The cause and pathogenesis of SLE remain unknown. Several environmental factors, such as bacteria, viruses, or ultraviolet light, have been speculated as candidate agents for the pathogenesis of SLE [1]. For example, several viruses such as Epstein–Barr virus, cytomegalovirus, human parvovirus B19, and human endogenous retroviruses have been thought to play an important role in the development of SLE [1]. A human 68-kd U1-RNP protein contains a region of amino acid sequence that is homologous with a p30 gag sequence of several mammalian retroviruses, and immunization with the p30 gag protein has induced anti-RNP antibodies in experimental animals [13]. These data suggest that exposure to certain retroviruses leads to immune responses that may result in the production of autoantibodies that can react to a variety of human nuclear proteins through molecular mimicry.
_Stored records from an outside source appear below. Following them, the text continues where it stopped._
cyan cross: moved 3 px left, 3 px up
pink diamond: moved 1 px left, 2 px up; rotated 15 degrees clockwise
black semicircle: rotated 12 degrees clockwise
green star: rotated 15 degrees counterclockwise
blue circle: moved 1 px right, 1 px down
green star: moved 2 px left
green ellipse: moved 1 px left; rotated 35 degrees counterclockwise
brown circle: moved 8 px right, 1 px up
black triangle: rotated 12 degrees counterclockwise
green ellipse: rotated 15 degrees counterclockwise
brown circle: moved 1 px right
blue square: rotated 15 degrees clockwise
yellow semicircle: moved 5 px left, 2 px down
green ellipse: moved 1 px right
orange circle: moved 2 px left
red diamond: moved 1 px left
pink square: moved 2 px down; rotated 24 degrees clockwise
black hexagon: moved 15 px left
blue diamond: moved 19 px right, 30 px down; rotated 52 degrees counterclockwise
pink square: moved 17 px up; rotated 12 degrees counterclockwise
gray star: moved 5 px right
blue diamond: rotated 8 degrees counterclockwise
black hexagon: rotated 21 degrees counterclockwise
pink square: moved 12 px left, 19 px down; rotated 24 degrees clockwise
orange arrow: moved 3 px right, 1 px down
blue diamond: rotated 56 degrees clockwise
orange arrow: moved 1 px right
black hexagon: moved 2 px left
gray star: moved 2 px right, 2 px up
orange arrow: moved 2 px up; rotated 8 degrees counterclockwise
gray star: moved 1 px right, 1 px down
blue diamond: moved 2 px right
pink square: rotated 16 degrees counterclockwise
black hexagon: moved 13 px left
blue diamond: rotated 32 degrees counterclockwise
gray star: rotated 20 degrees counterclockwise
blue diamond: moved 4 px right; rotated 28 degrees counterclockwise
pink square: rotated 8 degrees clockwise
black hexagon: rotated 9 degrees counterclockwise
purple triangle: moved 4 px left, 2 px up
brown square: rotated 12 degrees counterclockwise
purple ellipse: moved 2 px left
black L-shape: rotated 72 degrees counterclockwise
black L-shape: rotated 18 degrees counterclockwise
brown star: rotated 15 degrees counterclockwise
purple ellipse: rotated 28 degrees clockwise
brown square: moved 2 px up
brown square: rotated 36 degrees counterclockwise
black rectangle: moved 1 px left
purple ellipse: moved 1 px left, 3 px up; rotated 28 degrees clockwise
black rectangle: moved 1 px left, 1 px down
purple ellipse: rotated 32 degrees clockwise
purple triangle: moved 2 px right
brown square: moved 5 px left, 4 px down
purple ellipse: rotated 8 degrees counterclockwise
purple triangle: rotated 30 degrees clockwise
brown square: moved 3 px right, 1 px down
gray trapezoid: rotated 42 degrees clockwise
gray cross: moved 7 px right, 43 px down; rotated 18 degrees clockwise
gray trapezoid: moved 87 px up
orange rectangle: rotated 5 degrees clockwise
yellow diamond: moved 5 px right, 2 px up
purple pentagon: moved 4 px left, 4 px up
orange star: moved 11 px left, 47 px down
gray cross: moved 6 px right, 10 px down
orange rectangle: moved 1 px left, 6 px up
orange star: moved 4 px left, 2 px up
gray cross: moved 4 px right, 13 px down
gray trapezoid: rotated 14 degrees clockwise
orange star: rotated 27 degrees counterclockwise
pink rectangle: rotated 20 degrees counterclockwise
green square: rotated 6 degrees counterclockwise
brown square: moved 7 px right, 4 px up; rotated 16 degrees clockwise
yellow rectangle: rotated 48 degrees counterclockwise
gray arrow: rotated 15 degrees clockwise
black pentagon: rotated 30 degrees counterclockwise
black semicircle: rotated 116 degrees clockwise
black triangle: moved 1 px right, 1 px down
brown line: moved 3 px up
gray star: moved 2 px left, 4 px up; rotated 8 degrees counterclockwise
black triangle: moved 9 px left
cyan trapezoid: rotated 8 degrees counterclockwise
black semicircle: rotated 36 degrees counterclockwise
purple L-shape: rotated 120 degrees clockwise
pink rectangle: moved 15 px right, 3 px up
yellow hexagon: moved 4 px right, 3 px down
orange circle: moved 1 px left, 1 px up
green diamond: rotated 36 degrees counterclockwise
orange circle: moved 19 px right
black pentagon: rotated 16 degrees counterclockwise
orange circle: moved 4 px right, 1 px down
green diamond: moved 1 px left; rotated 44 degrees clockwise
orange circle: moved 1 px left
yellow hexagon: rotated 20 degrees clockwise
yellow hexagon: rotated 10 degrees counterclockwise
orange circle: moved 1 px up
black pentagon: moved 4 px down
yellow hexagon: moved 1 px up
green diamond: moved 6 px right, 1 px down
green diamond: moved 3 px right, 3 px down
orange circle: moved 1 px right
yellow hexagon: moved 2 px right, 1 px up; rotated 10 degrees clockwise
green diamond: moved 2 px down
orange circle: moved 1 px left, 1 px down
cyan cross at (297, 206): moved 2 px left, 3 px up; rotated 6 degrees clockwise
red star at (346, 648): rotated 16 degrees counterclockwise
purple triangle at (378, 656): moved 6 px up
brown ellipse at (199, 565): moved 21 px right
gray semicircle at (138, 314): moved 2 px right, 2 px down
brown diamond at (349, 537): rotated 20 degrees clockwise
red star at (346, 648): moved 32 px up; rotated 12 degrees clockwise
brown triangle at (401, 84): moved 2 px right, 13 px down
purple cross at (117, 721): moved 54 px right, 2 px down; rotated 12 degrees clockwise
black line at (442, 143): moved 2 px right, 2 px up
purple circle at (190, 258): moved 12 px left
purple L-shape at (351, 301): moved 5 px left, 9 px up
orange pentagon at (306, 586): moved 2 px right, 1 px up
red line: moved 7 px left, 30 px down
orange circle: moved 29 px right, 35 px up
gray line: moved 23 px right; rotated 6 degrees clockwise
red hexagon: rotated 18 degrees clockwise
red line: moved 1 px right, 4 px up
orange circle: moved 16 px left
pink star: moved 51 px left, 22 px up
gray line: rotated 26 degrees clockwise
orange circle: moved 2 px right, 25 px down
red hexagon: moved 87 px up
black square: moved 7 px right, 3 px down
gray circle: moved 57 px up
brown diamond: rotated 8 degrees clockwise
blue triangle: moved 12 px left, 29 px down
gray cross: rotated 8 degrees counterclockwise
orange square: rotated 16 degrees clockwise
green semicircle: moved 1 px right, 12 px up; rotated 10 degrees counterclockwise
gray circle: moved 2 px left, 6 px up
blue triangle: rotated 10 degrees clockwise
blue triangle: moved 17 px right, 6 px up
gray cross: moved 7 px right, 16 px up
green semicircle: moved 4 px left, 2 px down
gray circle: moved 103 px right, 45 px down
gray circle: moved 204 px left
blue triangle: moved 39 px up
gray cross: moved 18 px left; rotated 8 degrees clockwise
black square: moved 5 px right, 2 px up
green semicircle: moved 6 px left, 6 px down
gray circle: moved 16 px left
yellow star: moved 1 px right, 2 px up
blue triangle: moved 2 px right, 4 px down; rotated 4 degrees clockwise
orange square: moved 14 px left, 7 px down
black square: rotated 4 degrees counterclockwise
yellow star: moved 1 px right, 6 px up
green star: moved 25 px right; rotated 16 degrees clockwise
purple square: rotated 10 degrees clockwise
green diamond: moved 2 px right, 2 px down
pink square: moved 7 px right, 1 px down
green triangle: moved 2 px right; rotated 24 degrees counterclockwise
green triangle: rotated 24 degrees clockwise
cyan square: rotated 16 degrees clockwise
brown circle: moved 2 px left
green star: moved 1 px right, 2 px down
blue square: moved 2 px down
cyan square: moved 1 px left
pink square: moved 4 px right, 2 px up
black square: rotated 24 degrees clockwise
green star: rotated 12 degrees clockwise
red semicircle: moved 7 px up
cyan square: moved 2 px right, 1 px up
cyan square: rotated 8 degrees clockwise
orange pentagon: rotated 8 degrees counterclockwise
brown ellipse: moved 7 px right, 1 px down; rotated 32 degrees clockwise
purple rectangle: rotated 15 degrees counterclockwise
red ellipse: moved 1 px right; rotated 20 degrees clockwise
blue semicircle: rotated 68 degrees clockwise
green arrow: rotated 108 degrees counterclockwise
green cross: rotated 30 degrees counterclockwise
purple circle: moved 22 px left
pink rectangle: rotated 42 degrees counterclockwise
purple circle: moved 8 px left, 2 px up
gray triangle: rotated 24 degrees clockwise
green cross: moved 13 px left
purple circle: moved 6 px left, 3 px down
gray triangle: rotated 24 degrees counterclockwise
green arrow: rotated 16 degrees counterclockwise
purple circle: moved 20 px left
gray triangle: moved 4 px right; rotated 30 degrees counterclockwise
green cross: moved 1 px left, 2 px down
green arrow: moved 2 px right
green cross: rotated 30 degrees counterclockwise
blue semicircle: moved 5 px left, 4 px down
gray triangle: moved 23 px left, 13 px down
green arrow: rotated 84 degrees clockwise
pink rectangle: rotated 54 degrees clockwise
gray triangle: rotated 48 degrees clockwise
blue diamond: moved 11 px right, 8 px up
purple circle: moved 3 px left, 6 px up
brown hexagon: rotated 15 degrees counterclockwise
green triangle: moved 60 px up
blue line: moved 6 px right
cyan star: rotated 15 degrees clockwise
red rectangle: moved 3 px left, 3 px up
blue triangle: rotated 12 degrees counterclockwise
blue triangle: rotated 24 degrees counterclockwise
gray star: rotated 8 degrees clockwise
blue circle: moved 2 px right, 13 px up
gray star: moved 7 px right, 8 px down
Although anti-U1-RNP antibody was not found in our patient, we speculate that the insidious infection of HTLV-1 might stimulate her immune system and cause autoimmune reactions, which induce the onset of SLE. No epidemiological evidence for the participation of HTLV-1 infection in human SLE has yet been found [14, 15]. However, the occurrence of SLE associated with HTLV-1 infection might be overlooked because 95% of HTLV-1-infected individuals are asymptomatic [3]. Further studies at the molecular level and a larger set of clinical data are needed to confirm the relationship with SLE and HTLV-1 infection.